Metropolitan News-Enterprise

 

Wednesday, September 5, 2012

 

Page 1

 

C.A. Upholds Award for Emotional Toll of Attack on Dog

 

By KENNETH OFGANG, Staff Writer

 

California law permits an award of emotional distress damages resulting from a malicious attack on the plaintiff’s animal, the Fourth District Court of Appeal has ruled.

Div. Three Friday cut the award of damages to David and Joyce Plotnik from more than $350,000 to $160,000 in their suit against neighbor John Miehaus Jr. and his sons, Greg Miehaus and John Miehaus III, but agreed with the Plotniks and the trial judge that the Miehauses could be held liable for emotional distress as a result of having struck the Plotniks’ dog with a baseball bat.

The panel also upheld an award of more than $90,000 in attorney fees that the Plotniks incurred in order to enforce a settlement agreement in previous litigation with the elder Miehaus.

An Orange Superior Court jury had awarded the Plotniks more than $435,000, but Judge Sheila Fell granted a remittitur.

The opinion by Justice William Rylaarsdam recounted a long history of aggressive conduct by John Miehaus Jr. towards the Plotniks, who moved into their Laguna Niguel home in 2003.

Earlier Lawsuit

Miehaus and his wife sued the Plotniks and their community association after the Plotniks built a six-foot fence along the boundary between the two houses. In a 2007 settlement agreement, the plaintiffs agreed to relocate the fence, by moving it three feet back but putting in a gate allowing them to access the portion of their property on the other side.

The agreement also included a mutual general release; a mutual restraint against harassment or defamation; and an attorney’s fee clause.

After the Miehauses allegedly attacked their dog in 2009, the Plotniks sued. In addition to the trespass to chattel and intentional and negligent emotional distress claims arising from the attack on the dog, the plaintiffs alleged that the elder Miehaus had, on several occasions, breached the settlement agreement by harassing and trying to intimidate them.

In support of their claims, the Plotniks presented photographs of debris which they said Miehaus had thrown onto their property, as well as testimony from themselves, and friends and family members, of various incidents, including that Miehaus once stared at Joyce Plotnik for 20 minutes at the community pool.

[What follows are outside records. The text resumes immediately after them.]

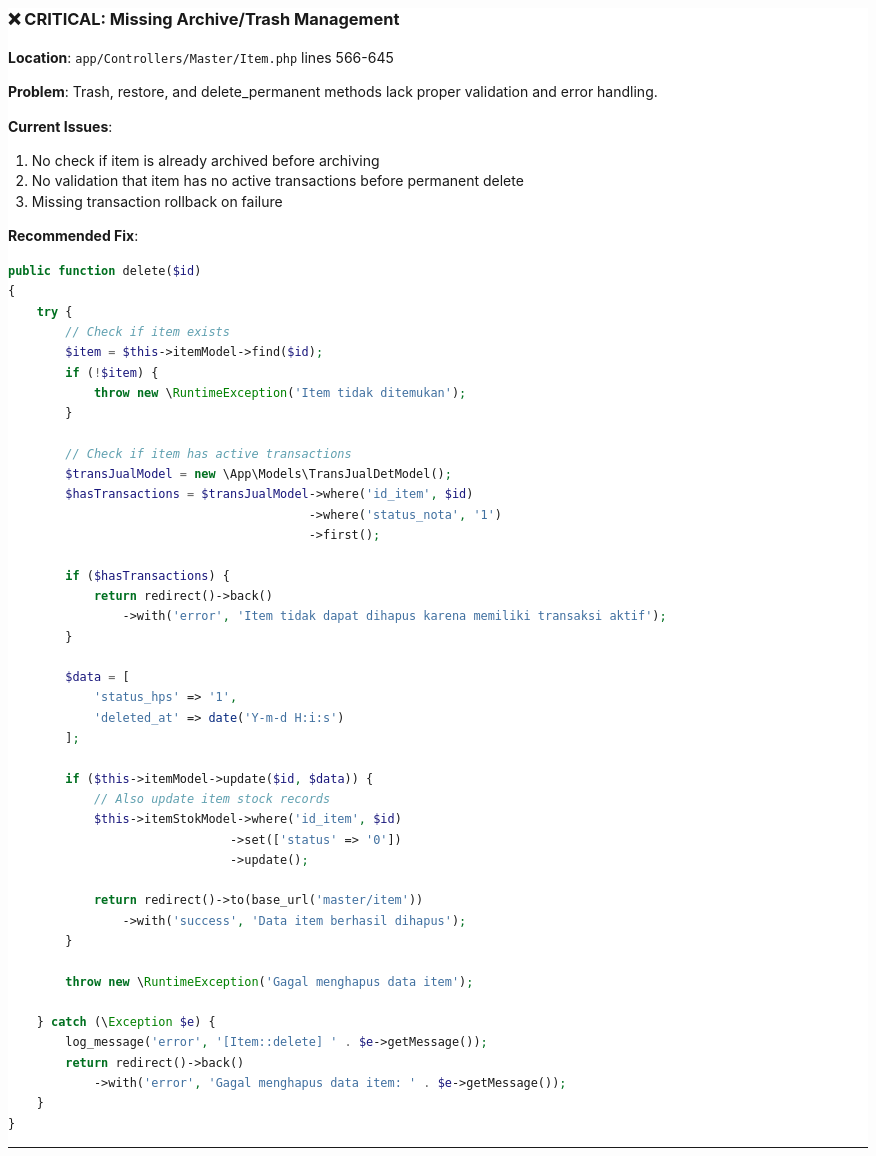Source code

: 
### ❌ CRITICAL: Missing Archive/Trash Management

**Location**: `app/Controllers/Master/Item.php` lines 566-645

**Problem**: Trash, restore, and delete_permanent methods lack proper validation and error handling.

**Current Issues**:
1. No check if item is already archived before archiving
2. No validation that item has no active transactions before permanent delete
3. Missing transaction rollback on failure

**Recommended Fix**:
```php
public function delete($id)
{
    try {
        // Check if item exists
        $item = $this->itemModel->find($id);
        if (!$item) {
            throw new \RuntimeException('Item tidak ditemukan');
        }
        
        // Check if item has active transactions
        $transJualModel = new \App\Models\TransJualDetModel();
        $hasTransactions = $transJualModel->where('id_item', $id)
                                          ->where('status_nota', '1')
                                          ->first();
        
        if ($hasTransactions) {
            return redirect()->back()
                ->with('error', 'Item tidak dapat dihapus karena memiliki transaksi aktif');
        }
        
        $data = [
            'status_hps' => '1',
            'deleted_at' => date('Y-m-d H:i:s')
        ];

        if ($this->itemModel->update($id, $data)) {
            // Also update item stock records
            $this->itemStokModel->where('id_item', $id)
                               ->set(['status' => '0'])
                               ->update();
            
            return redirect()->to(base_url('master/item'))
                ->with('success', 'Data item berhasil dihapus');
        }

        throw new \RuntimeException('Gagal menghapus data item');
        
    } catch (\Exception $e) {
        log_message('error', '[Item::delete] ' . $e->getMessage());
        return redirect()->back()
            ->with('error', 'Gagal menghapus data item: ' . $e->getMessage());
    }
}
```

---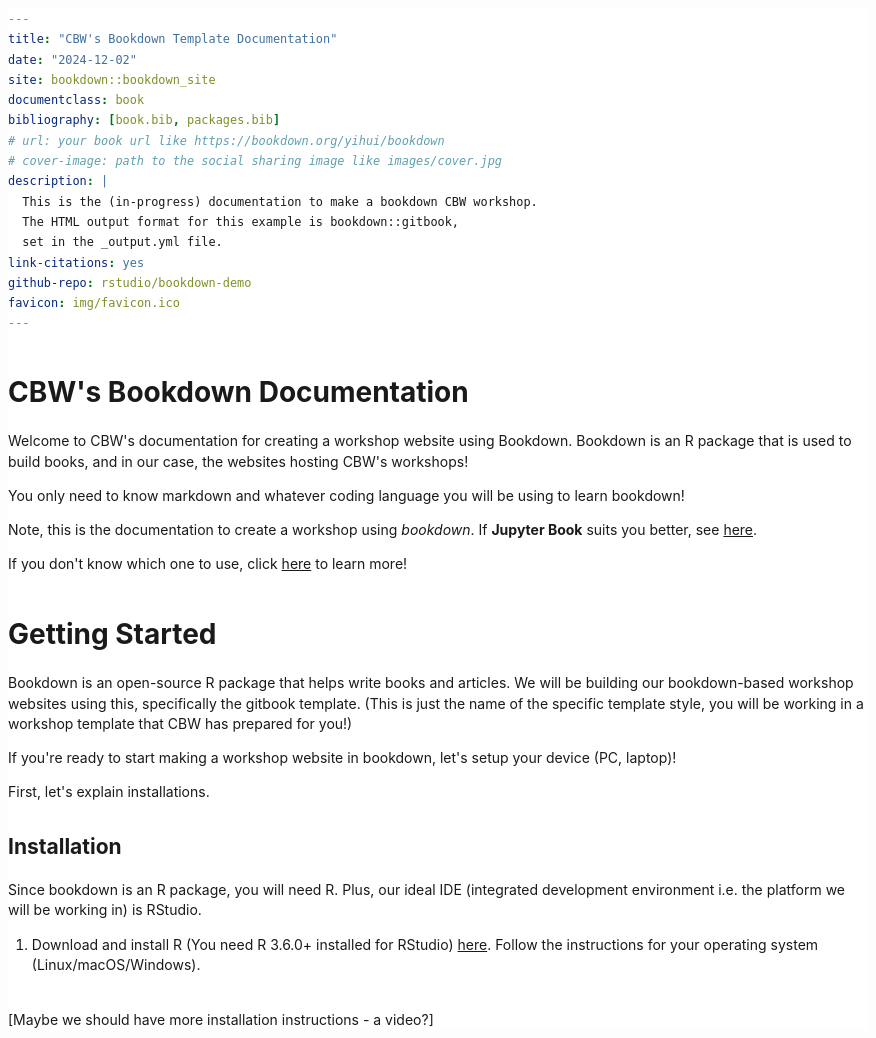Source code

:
 ```yaml
--- 
title: "CBW's Bookdown Template Documentation"
date: "2024-12-02"
site: bookdown::bookdown_site
documentclass: book
bibliography: [book.bib, packages.bib]
# url: your book url like https://bookdown.org/yihui/bookdown
# cover-image: path to the social sharing image like images/cover.jpg
description: |
  This is the (in-progress) documentation to make a bookdown CBW workshop.
  The HTML output format for this example is bookdown::gitbook,
  set in the _output.yml file.
link-citations: yes
github-repo: rstudio/bookdown-demo
favicon: img/favicon.ico
---
```


# CBW's Bookdown Documentation

Welcome to CBW's documentation for creating a workshop website using Bookdown. Bookdown is an R package that is used to build books, and in our case, the websites hosting CBW's workshops!

You only need to know markdown and whatever coding language you will be using to learn bookdown!

Note, this is the documentation to create a workshop using *bookdown*. If **Jupyter Book** suits you better, see [here](https://cbw-dev.github.io/jupyterbook-docs/).

If you don't know which one to use, click [here]() to learn more!



# Getting Started

Bookdown is an open-source R package that helps write books and articles. We will be building our bookdown-based workshop websites using this, specifically the gitbook template. (This is just the name of the specific template style, you will be working in a workshop template that CBW has prepared for you!)

If you're ready to start making a workshop website in bookdown, let's setup your device (PC, laptop)!

First, let's explain installations.

## Installation
Since bookdown is an R package, you will need R. Plus, our ideal IDE (integrated development environment i.e. the platform we will be working in) is RStudio.

1. Download and install R (You need R 3.6.0+ installed for RStudio) [here](https://cran.rstudio.com/). Follow the instructions for your operating system (Linux/macOS/Windows).
<br>
[Maybe we should have more installation instructions - a video?]
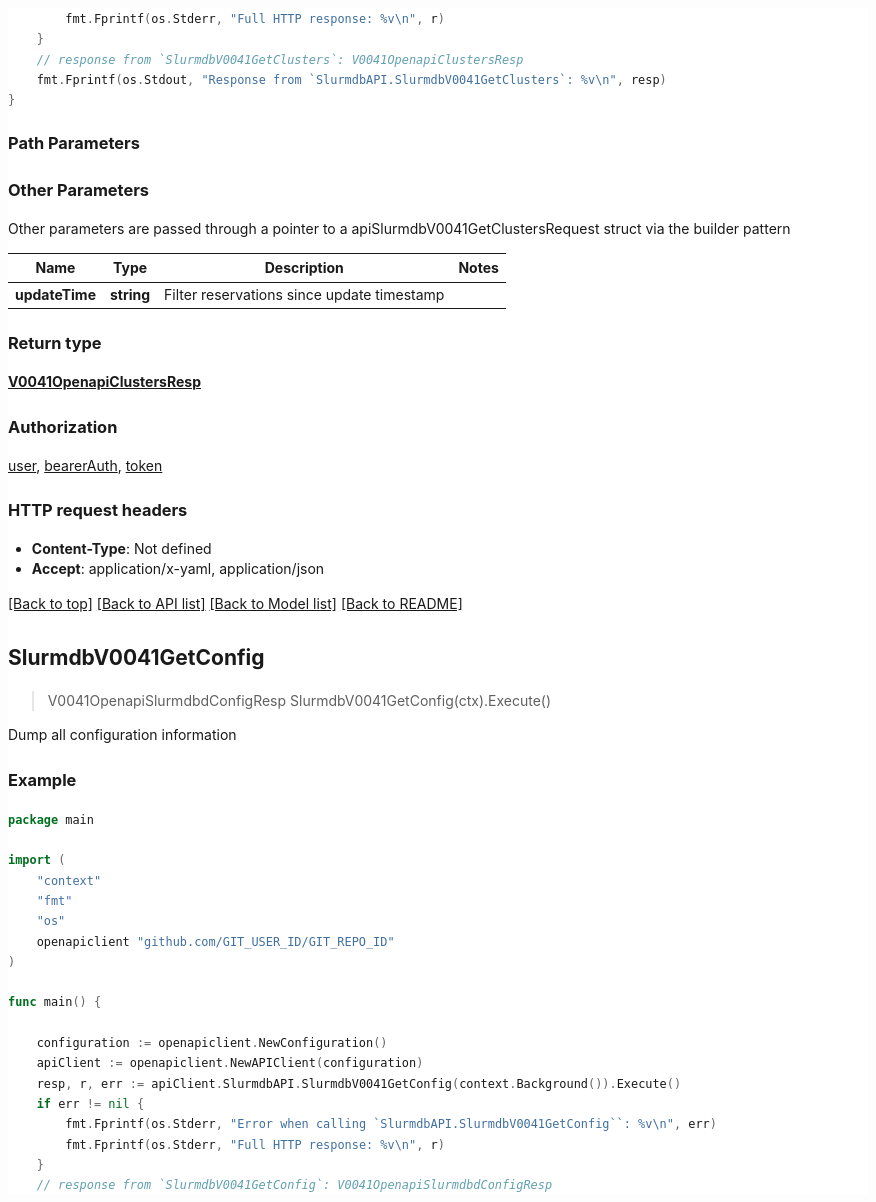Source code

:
 ```go
		fmt.Fprintf(os.Stderr, "Full HTTP response: %v\n", r)
	}
	// response from `SlurmdbV0041GetClusters`: V0041OpenapiClustersResp
	fmt.Fprintf(os.Stdout, "Response from `SlurmdbAPI.SlurmdbV0041GetClusters`: %v\n", resp)
}
```

### Path Parameters



### Other Parameters

Other parameters are passed through a pointer to a apiSlurmdbV0041GetClustersRequest struct via the builder pattern


Name | Type | Description  | Notes
------------- | ------------- | ------------- | -------------
 **updateTime** | **string** | Filter reservations since update timestamp | 

### Return type

[**V0041OpenapiClustersResp**](V0041OpenapiClustersResp.md)

### Authorization

[user](../README.md#user), [bearerAuth](../README.md#bearerAuth), [token](../README.md#token)

### HTTP request headers

- **Content-Type**: Not defined
- **Accept**: application/x-yaml, application/json

[[Back to top]](#) [[Back to API list]](../README.md#documentation-for-api-endpoints)
[[Back to Model list]](../README.md#documentation-for-models)
[[Back to README]](../README.md)


## SlurmdbV0041GetConfig

> V0041OpenapiSlurmdbdConfigResp SlurmdbV0041GetConfig(ctx).Execute()

Dump all configuration information

### Example

```go
package main

import (
	"context"
	"fmt"
	"os"
	openapiclient "github.com/GIT_USER_ID/GIT_REPO_ID"
)

func main() {

	configuration := openapiclient.NewConfiguration()
	apiClient := openapiclient.NewAPIClient(configuration)
	resp, r, err := apiClient.SlurmdbAPI.SlurmdbV0041GetConfig(context.Background()).Execute()
	if err != nil {
		fmt.Fprintf(os.Stderr, "Error when calling `SlurmdbAPI.SlurmdbV0041GetConfig``: %v\n", err)
		fmt.Fprintf(os.Stderr, "Full HTTP response: %v\n", r)
	}
	// response from `SlurmdbV0041GetConfig`: V0041OpenapiSlurmdbdConfigResp
```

With regard to the attack on the plaintiffs’ dog, Romeo, David Plotnik said he was out taking photographs of his damaged fence and debris that Miehaus had once again thrown on to his property when he heard the dog squeal and found him injured, with Miehaus standing nearby holding a baseball bat. The defendant, he said, raised the bat to waist level, came within two feet of him, and told him he needed to “get your dogs to stop barking.”

Miehaus denied striking the dog, saying he had merely used the bat to “guide” the dog back onto the plaintiffs’ property. The plaintiffs said the dog was injured, requiring surgery that the veterinarian opined was the result of a traumatic event.

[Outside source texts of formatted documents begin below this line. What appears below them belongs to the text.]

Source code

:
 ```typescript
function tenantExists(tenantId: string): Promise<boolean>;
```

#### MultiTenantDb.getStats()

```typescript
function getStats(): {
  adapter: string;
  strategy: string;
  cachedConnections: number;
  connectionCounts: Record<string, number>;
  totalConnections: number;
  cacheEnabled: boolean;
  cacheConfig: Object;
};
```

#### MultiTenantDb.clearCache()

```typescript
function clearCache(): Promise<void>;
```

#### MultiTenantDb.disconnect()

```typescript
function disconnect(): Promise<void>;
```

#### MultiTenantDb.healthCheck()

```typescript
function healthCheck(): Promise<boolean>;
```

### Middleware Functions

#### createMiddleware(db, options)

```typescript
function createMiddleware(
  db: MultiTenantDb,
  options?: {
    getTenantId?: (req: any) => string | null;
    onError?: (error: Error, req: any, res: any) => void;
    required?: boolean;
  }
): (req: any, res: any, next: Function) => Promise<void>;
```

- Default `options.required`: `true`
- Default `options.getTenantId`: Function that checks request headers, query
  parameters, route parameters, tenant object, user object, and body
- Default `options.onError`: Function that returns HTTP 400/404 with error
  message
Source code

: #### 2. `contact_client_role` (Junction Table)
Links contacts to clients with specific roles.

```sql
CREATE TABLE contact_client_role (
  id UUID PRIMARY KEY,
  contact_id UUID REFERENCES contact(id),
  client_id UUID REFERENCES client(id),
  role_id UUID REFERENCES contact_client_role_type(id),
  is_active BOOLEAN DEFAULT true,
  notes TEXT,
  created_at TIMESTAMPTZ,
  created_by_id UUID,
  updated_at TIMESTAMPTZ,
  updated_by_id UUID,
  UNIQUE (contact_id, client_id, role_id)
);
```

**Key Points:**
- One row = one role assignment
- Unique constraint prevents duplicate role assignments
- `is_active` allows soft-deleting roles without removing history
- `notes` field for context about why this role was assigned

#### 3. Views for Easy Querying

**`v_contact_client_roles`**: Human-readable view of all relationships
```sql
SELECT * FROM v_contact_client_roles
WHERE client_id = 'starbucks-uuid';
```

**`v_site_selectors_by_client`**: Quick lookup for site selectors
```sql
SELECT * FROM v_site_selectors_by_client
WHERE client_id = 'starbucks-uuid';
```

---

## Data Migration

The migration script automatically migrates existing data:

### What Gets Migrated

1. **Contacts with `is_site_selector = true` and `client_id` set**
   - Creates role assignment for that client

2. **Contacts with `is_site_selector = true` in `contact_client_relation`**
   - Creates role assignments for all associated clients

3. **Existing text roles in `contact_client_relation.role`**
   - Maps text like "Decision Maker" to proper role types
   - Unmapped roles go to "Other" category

Later that day, Plotnik testified, he was confronted by Miehaus’ sons, who threatened to kill him and his dog and swore at him. The sons, in their 20s, said they approached Plotnik because he was photographing the Miehaus home and said the exchange of insults had been mutual.

The trial resulted in a lengthy special verdict. Jurors found that the elder Miehaus had breached the earlier settlement agreement and caused the plaintiffs emotional distress by doing so, that his sons had assaulted David Plotnik, that John Miehaus Jr. had negligently and intentionally attacked the dog, and that all three defendants intentionally and negligently inflicted emotional distress on David Plotnik and that the elder Miehaus had done so to Joyce Plotnik.

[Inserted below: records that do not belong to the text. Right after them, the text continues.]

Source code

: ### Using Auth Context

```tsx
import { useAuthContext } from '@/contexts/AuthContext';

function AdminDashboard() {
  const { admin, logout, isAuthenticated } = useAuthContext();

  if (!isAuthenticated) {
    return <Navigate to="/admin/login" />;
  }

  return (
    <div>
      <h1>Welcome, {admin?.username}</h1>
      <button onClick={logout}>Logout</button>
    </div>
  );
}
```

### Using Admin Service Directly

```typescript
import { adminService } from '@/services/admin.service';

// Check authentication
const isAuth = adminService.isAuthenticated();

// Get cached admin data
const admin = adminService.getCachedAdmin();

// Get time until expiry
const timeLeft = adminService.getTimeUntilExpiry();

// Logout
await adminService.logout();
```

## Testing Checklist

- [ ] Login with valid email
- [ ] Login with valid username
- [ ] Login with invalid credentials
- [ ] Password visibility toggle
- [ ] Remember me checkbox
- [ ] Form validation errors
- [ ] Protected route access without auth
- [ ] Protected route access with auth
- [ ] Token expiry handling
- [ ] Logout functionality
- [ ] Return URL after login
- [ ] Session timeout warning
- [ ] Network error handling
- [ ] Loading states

On Miehaus’ cross-complaint for breach of the settlement agreement, the jury found no liability on the part of David Plotnik, and found Joyce Plotnik liable but did not award damages.

‘Part of Everyday Life’

Rylaarsdam, writing for the Court of Appeal, said that some of the conduct complained of by the plaintiffs amounted to no more than the type of annoyance that “is a part of everyday life in an urban environment.” But the constant shoving of debris across the property line, and the use of repeated use of vulgarity toward the plaintiffs and the children, supported the jury’s verdict for breach of the settlement agreement.

California law, the justice went on to say, supports liability for attacking an animal, which may also constitute a crime under Penal Code Sec. 597. This is particularly so, he said, when the plaintiff seeks compensation for intentional injury to a family pet.

This principle has been recognized by other states, he noted, citing, among other cases, one in which the Florida Supreme Court noted that “the affection of a master for his dog is a very real thing and . . . the malicious destruction of the pet provides an element of damage for which the owner should recover, irrespective of the value of the animal.”

The plaintiffs, however, should not have been awarded compensation for both breach of contract and infliction of emotional distress arising from the same conduct, Rylaarsdam said. And separate awards of damages for trespass to chattel and intentional infliction of emotional distress, both arising from the attack on the dog, were similarly duplicative, the jurist said.

The case is  Plotnik v. Meihaus, 12 S.O.S. 4589.